Less than a month previous Judge Madden’s brother Mark had died after a long illness. Mark’s death led to the arrival of the last of the Moycullen Maddens to St. Bridget.
Mark Madden never married and shortly prior to his death he had deeded his 200 acres to be divided between his niece and nephew in Moycullen, James O’Toole, the son of his sister Bridget Madden O’Toole and Maggie Folan, daughter of sister Margaret Madden Folan. Both came to Kansas to collect their inheritance after Mark’s death. However, a local cousin Terry, son of Judge William Madden, (the same mentioned earlier) produced a will showing himself as Mark’s sole beneficiary. After a complicated five year legal battle that went to the Kansas Supreme Court, Maggie prevailed and gained her inheritance. She had married a local man, James Hughes, from Ireland shortly after she arrived in Kansas in 1897. As with many families during this time, Maggie and James eventually left for other “greener pastures” in Kansas. James O’Toole ended up selling his acreage to his cousin Terry and returned to Ireland. Cousin Terry would become a prominent attorney active in political circles in Kansas City and would continue to manage the Madden Ranch until his death in 1940.
An Extinct Town but a Monument to the Irish
The vitality of the St. Bridget community peaked in the years after the death of the pioneer Maddens. By 1905 there were 89 farm families in St. Bridget and a new red brick church was constructed. Funds for the construction ran out and the church was built without a steeple. By the 1930’s many of the families of St. Bridget had left, victims of the economic depression and the drought and dust storms that plagued Kansas during that time. The church was closed in 1967 and was given to a group of local people, the St. Bridget’s Historical Society and since 1996 the church has been listed on the National Registry of Historical Places.

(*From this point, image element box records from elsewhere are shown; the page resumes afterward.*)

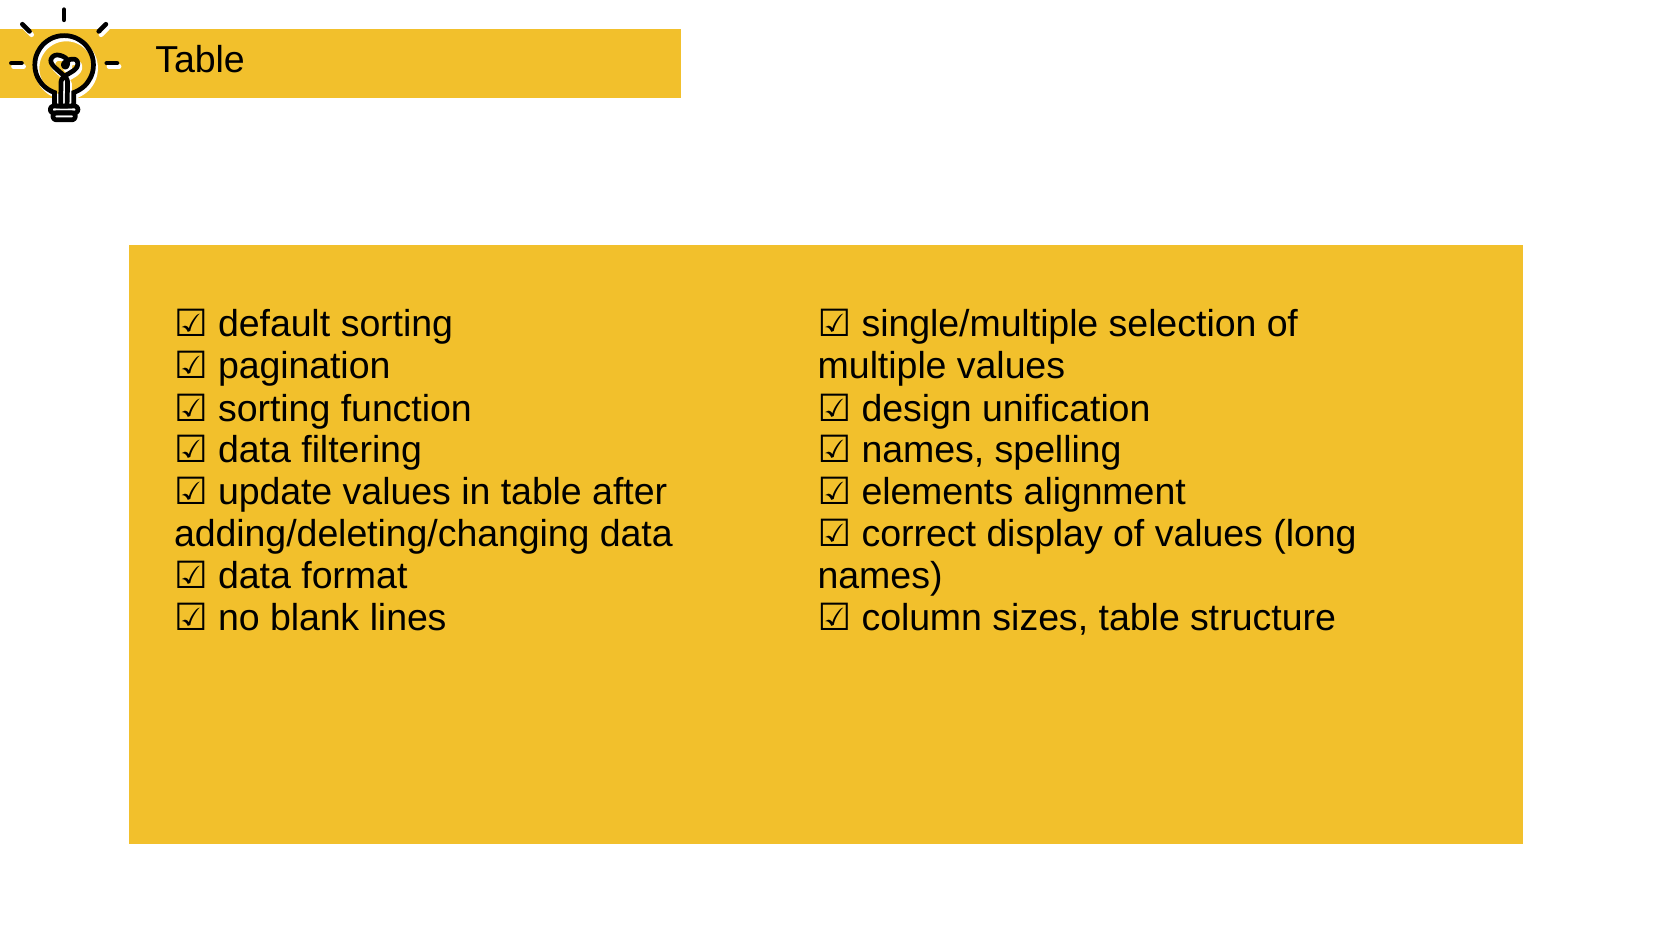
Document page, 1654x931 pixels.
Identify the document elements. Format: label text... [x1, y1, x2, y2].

table_header ☑ default sorting ☑ pagination ☑ sorting function ☑ data filtering ☑ update values ​​in table after adding/deleting/changing data ☑ data format ☑ no blank lines [159, 295, 803, 794]
title Table [155, 29, 680, 89]
table_header ☑ single/multiple selection of multiple values ☑ design unification ☑ names, spelling ☑ elements alignment ☑ correct display of values (long names) ☑ column sizes, table structure [803, 295, 1447, 794]
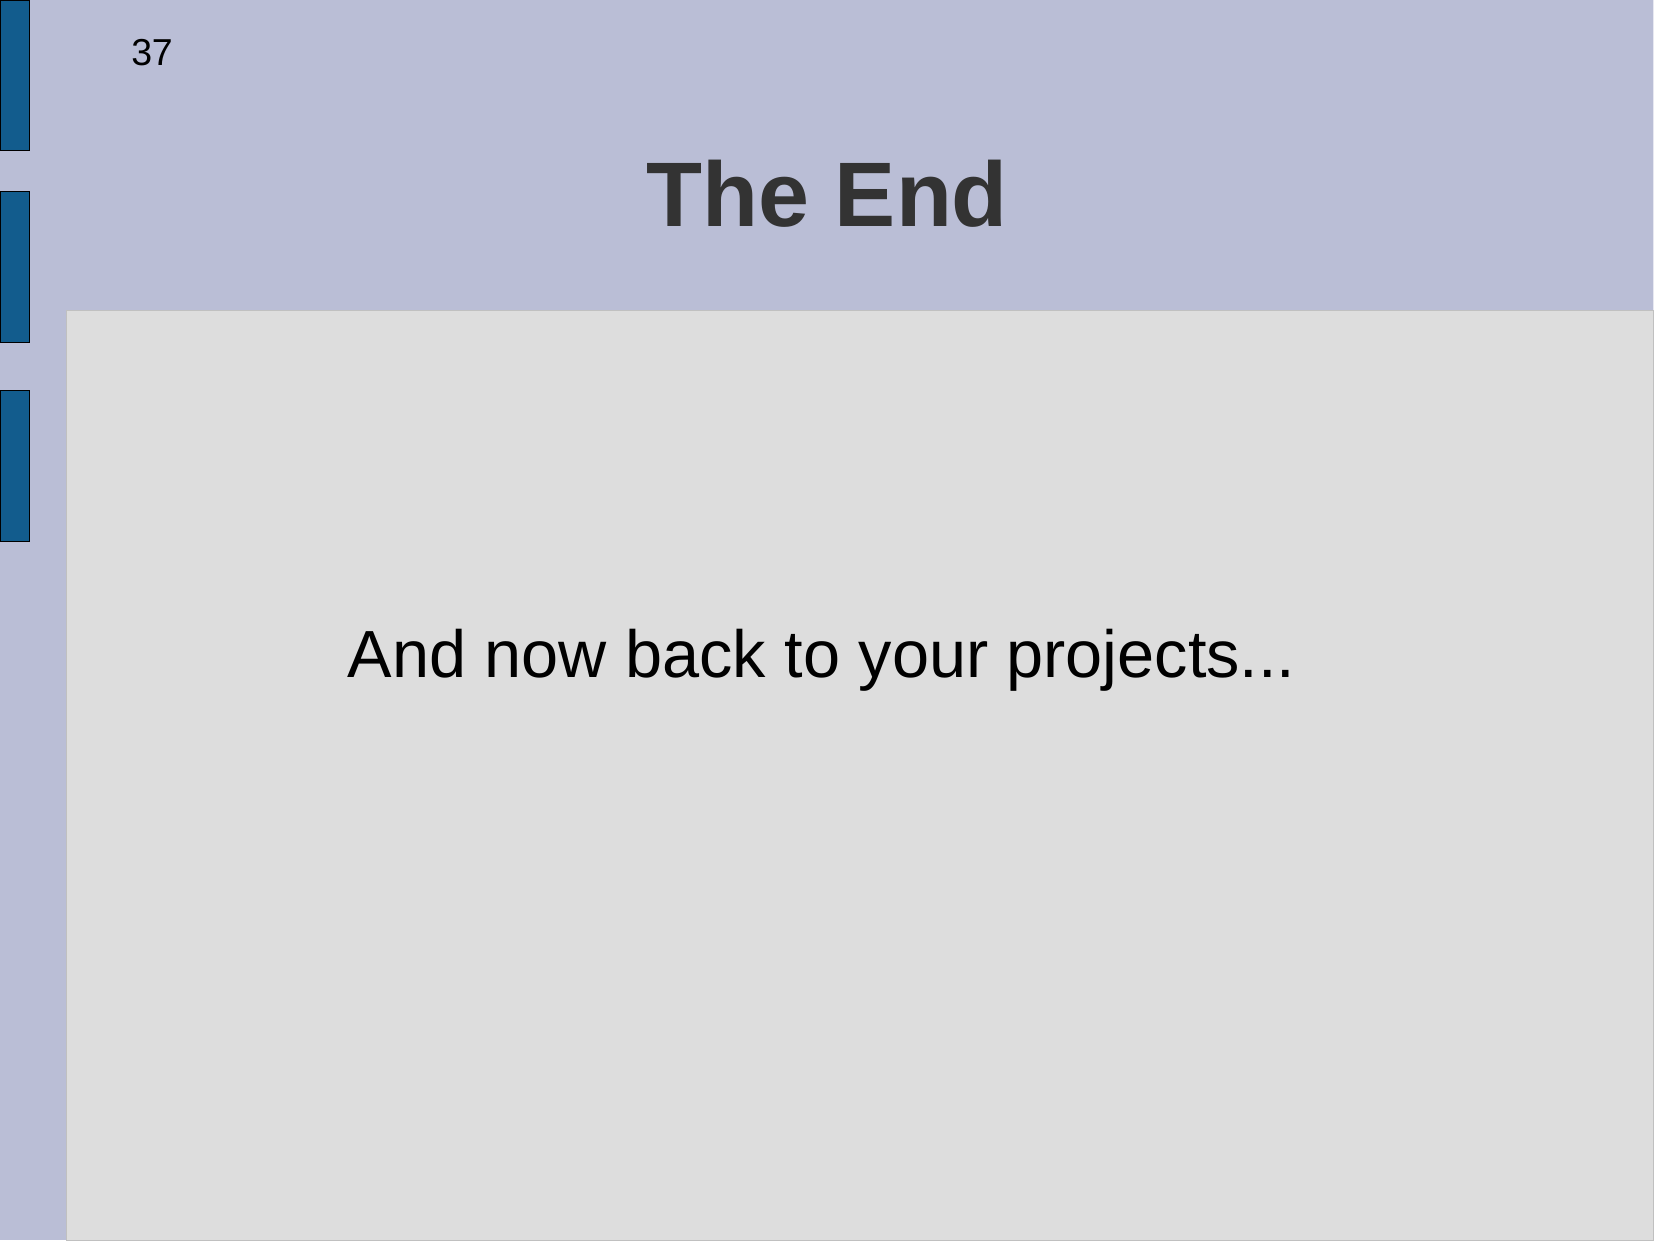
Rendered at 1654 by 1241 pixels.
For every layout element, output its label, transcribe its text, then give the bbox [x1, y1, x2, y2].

title The End [121, 91, 1534, 299]
text_box <number> [155, 23, 279, 97]
list And now back to your projects... [107, 617, 1520, 1120]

St. Biddy’s is now a considered an “extinct” town. Gone are the convent, the school, the parish hall, the general store, the houses and other buildings that had been St. Bridget. But today out in the plains of Kansas these monuments to the hardy spirit of Irish settlers stand tall: the imposing brick St. Bridget’s Church; the nearby St. Bridget’s Cemetery, the final resting place of hundreds of Galway people and their families and of course, the Madden Ranch with its tomb of William Patrick Madden, the adventurous Moycullen man who started it all.